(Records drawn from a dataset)
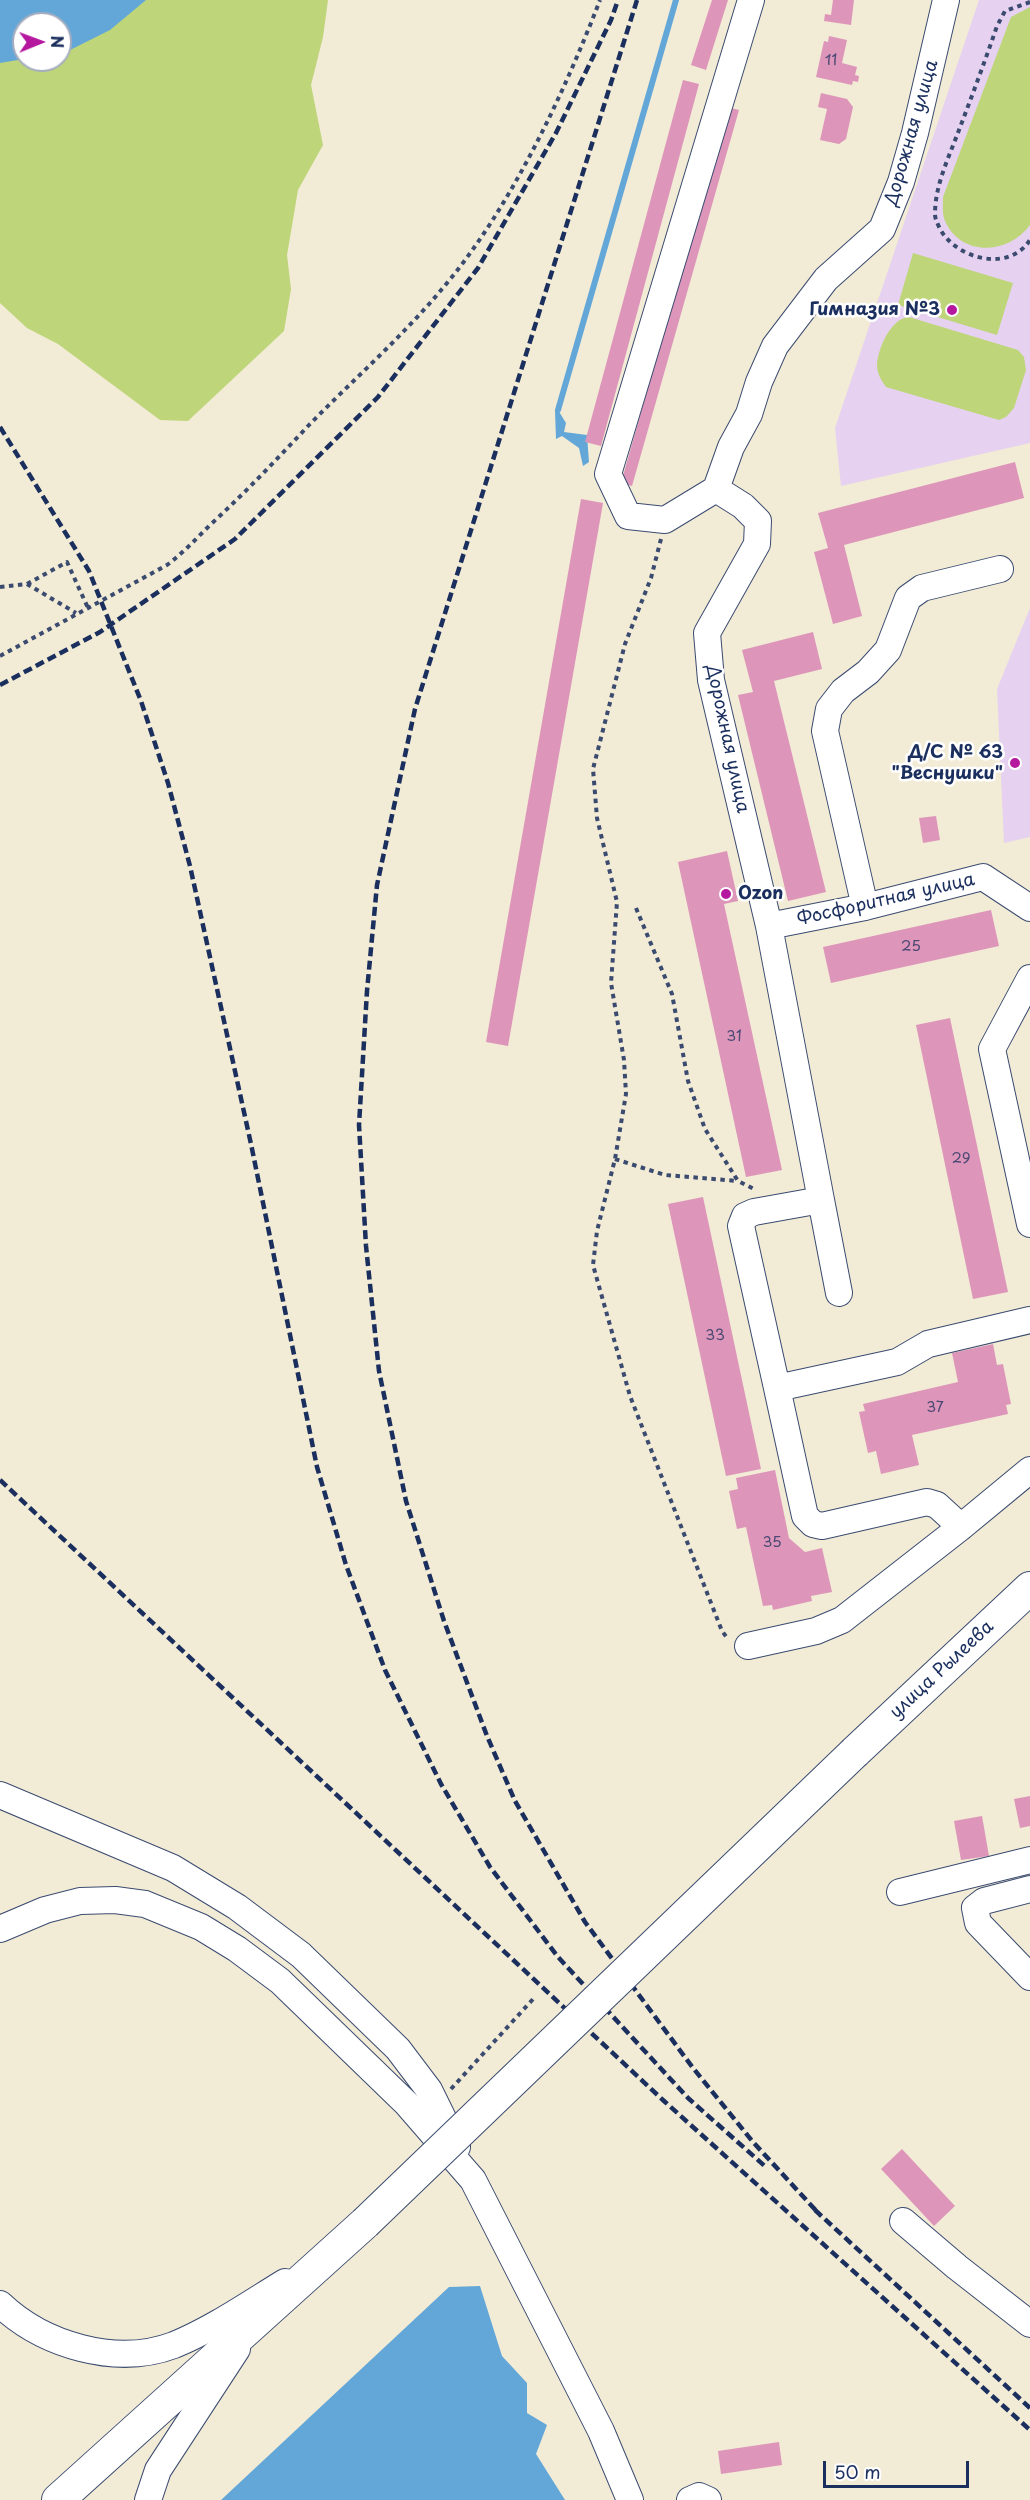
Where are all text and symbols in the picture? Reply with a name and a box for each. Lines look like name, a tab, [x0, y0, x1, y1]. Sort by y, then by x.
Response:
north arrow	[12, 12, 72, 72]
text: N	[46, 35, 70, 48]
house number: 11	[825, 52, 837, 70]
street label: Дорожная улица	[881, 58, 943, 208]
place label: Гимназия №3	[809, 299, 940, 321]
marker: Гимназия №3	[945, 303, 959, 317]
street label: Дорожная улица	[701, 663, 753, 815]
place label: Д/С № 63 "Веснушки"	[891, 742, 1003, 784]
marker: Д/С № 63 "Веснушки"	[1008, 756, 1022, 770]
street label: Фосфоритная улица	[795, 869, 977, 931]
place label: Ozon	[738, 883, 783, 905]
marker: Ozon	[719, 887, 733, 901]
house number: 25	[901, 938, 921, 956]
house number: 31	[726, 1028, 742, 1046]
house number: 29	[951, 1150, 971, 1168]
house number: 33	[705, 1327, 725, 1345]
house number: 37	[926, 1399, 944, 1417]
house number: 35	[762, 1534, 782, 1552]
street label: улица Рылеева	[886, 1616, 998, 1724]
scale bar	[826, 2449, 972, 2487]
text: 50 m	[834, 2458, 881, 2485]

> EXERCISE DIRECTIONS
Line for line, restate the data above and omit every picture.

> PROBLEM SOLUTION
Where are all text and symbols in the picture? Reply with a name and a box for each. Lines look like name, a tab, [x0, y0, x1, y1]. Sort by y, then by x.
Response:
north arrow	[12, 12, 72, 72]
text: N	[46, 35, 70, 48]
house number: 11	[825, 52, 837, 70]
street label: Дорожная улица	[881, 58, 943, 208]
place label: Гимназия №3	[809, 299, 940, 321]
marker: Гимназия №3	[945, 303, 959, 317]
street label: Дорожная улица	[701, 663, 753, 815]
place label: Д/С № 63 "Веснушки"	[891, 742, 1003, 784]
marker: Д/С № 63 "Веснушки"	[1008, 756, 1022, 770]
street label: Фосфоритная улица	[795, 869, 977, 931]
place label: Ozon	[738, 883, 783, 905]
marker: Ozon	[719, 887, 733, 901]
house number: 25	[901, 938, 921, 956]
house number: 31	[726, 1028, 742, 1046]
house number: 29	[951, 1150, 971, 1168]
house number: 33	[705, 1327, 725, 1345]
house number: 37	[926, 1399, 944, 1417]
house number: 35	[762, 1534, 782, 1552]
street label: улица Рылеева	[886, 1616, 998, 1724]
scale bar	[826, 2449, 972, 2487]
text: 50 m	[834, 2458, 881, 2485]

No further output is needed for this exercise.